– И кто есть кто? Только не говори, что видишь во мне хрупкое и беззащитное создание, хрустальную вазу. Так кто я – сила, или сила в копье? – спросила она так, будто от ответа зависела ни больше ни меньше чья-то судьба. Агния, впрочем, отчего-то была уверена, что Астра даст неверный ответ. И она не прогадала.
– Мне кажется, что ты сильная снаружи, но внутри – хрупкая.
– И почему ты так думаешь, Астра? – спросила Агния, спустив ладони ниже и крепче, до скрипа, обжав пальцы вокруг ратовища, подальше от его ладоней.
Астра опустился к ней по холодному голышу обсидиана, оставляя на нём тёплые, как от дыхания, юрко испаряющиеся следы отпечатков, но на сей раз юный кинокефал коснулся её огненно-рыжей шёрстки. И в груди у него приятно защекотал огонь, проваливаясь куда-то вниз, к желудку.
– Некоторые кинокефалы выстраивают вокруг своей души непробиваемую стену, создавая лишь видимость силы, иногда для того, чтобы эта сила отпугивала других кинокефалов, чтобы они не подобрались близко к искалеченной, затёртой до дыр душе. Сердце, заточённое в высокой башне… – Астра с пристрастием подбирал слова, чтобы как можно понятнее выразить свои мысли. – Сердце – оно ведь как хлеб: черствеет, если о нём забудешь, а в молоке размокает. А за каменной стеной высокой башни сердце, безусловно оставленное надолго в одиночестве, черствеет… Я не пытаюсь сказать, что у тебя грубое сердце. Но мне кажется, что тебя кто-то когда-то очень сильно обидел, и ты разочаровалась в кинокефалах, сразу во всех. Но в твоей жизни обязан появиться тот, кто снова вернёт в неё очарование.

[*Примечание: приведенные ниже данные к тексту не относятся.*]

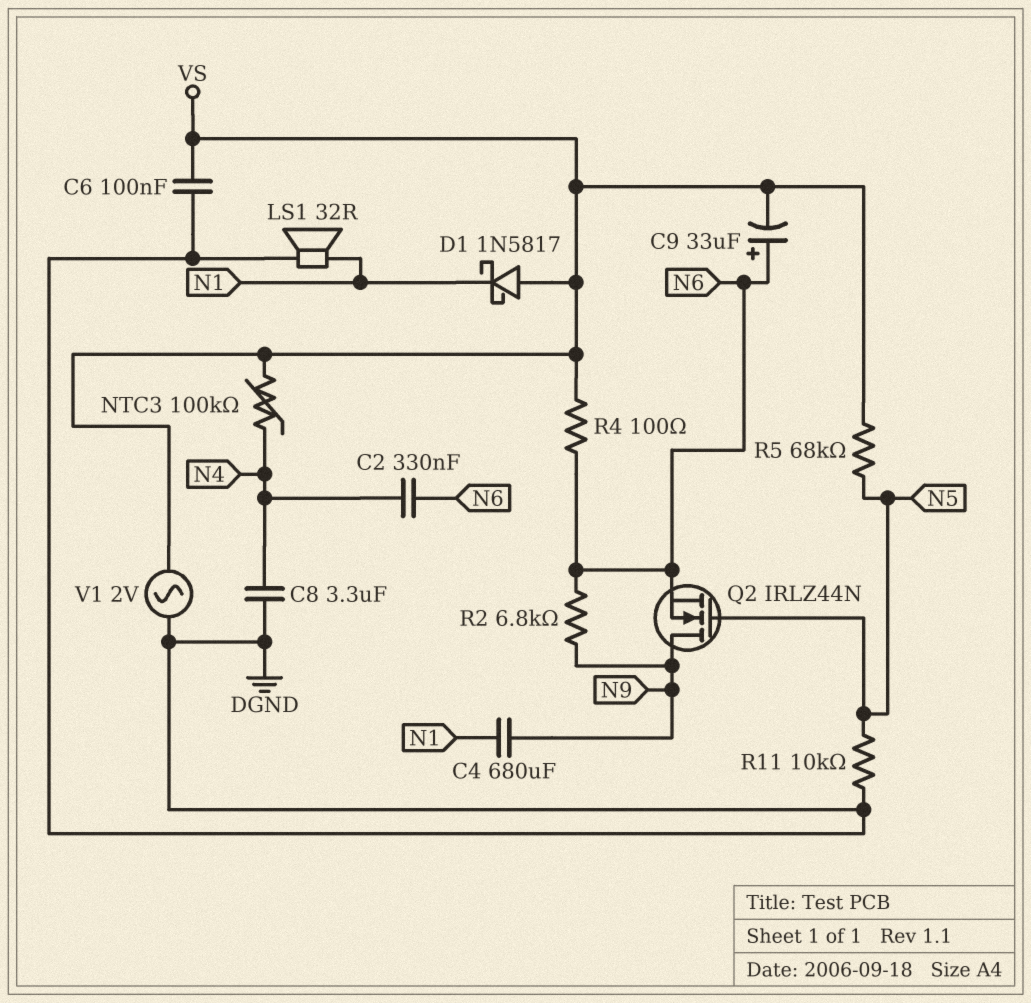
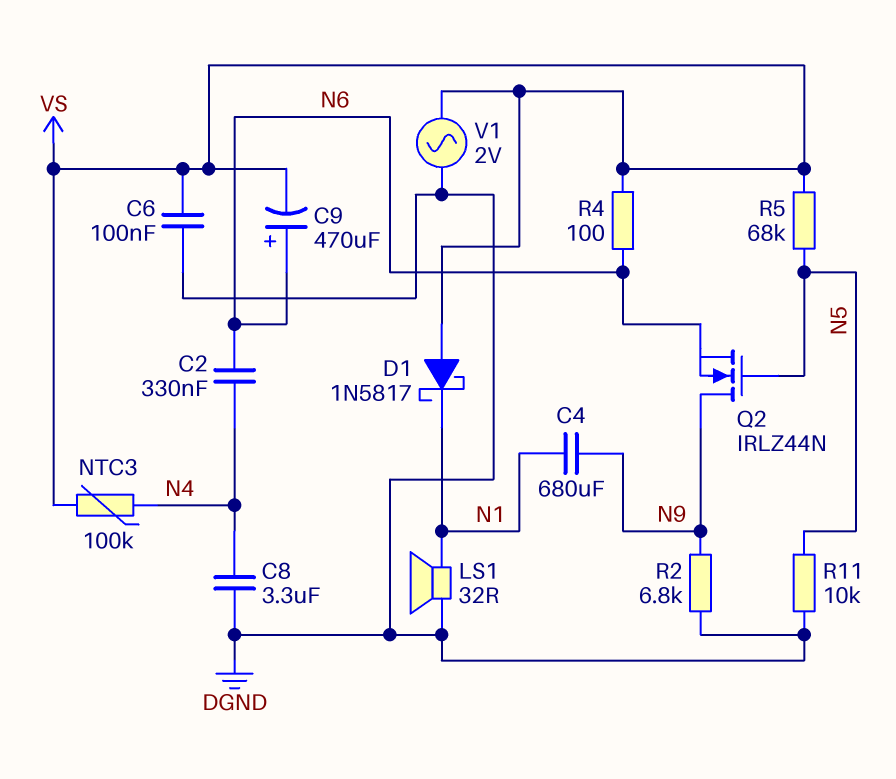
C9: 33uF (plus N6, minus VS) -> 470uF (plus N6, minus VS)
R2: 6.8k (N6, N9) -> 6.8k (DGND, N9)

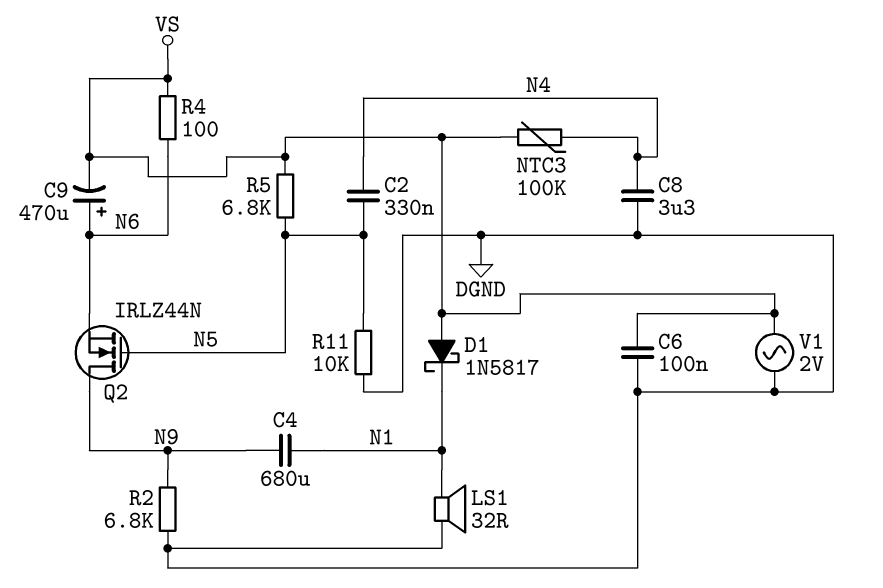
C2: 330nF (N4, N6) -> 330nF (N4, N5)
R5: 68k (N5, VS) -> 6.8k (N5, VS)

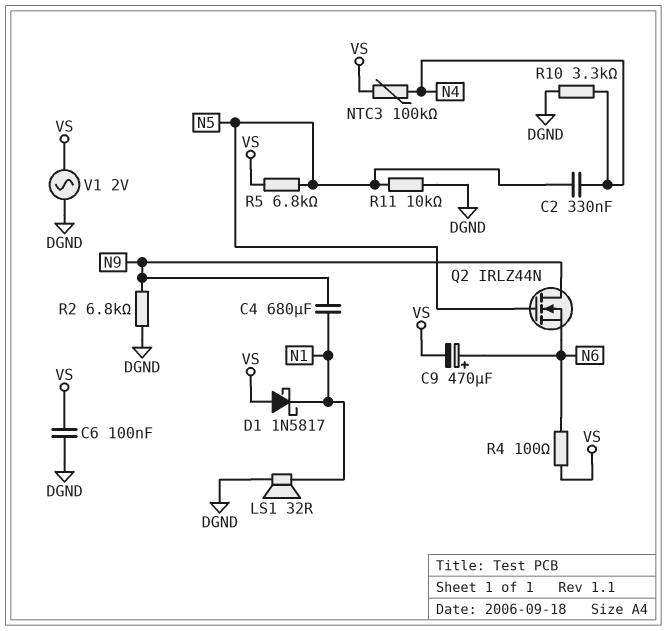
C8: 3.3uF (DGND, N4) -> none
R10: none -> 3.3k (DGND, N4)

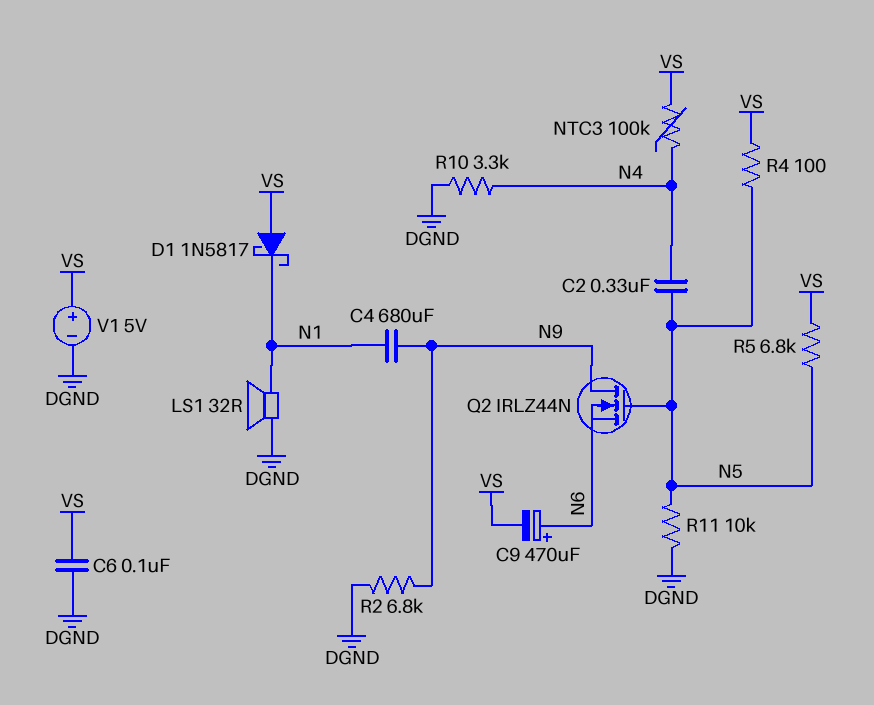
R4: 100 (N6, VS) -> 100 (N5, VS)
V1: AC 2V (DGND, VS) -> 5V (plus VS, minus DGND)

Астра, всё это время рассматривая, как тупой конец копья буравил податливую землю, взглянул в изумрудные глаза Агнии, в круговороте которых мешалась точившая его глубоководная чернота зрачка. Кинокефалка свела свои пышные крылатые брови и сплела на лбу верёвочки морщин, но Астра отчего-то умилялся этой безобидной сердитостью, и это умиляющееся, подёрнутое бессмыслием молодой влюблённости лицо юного кинокефала выводило из себя Агнию.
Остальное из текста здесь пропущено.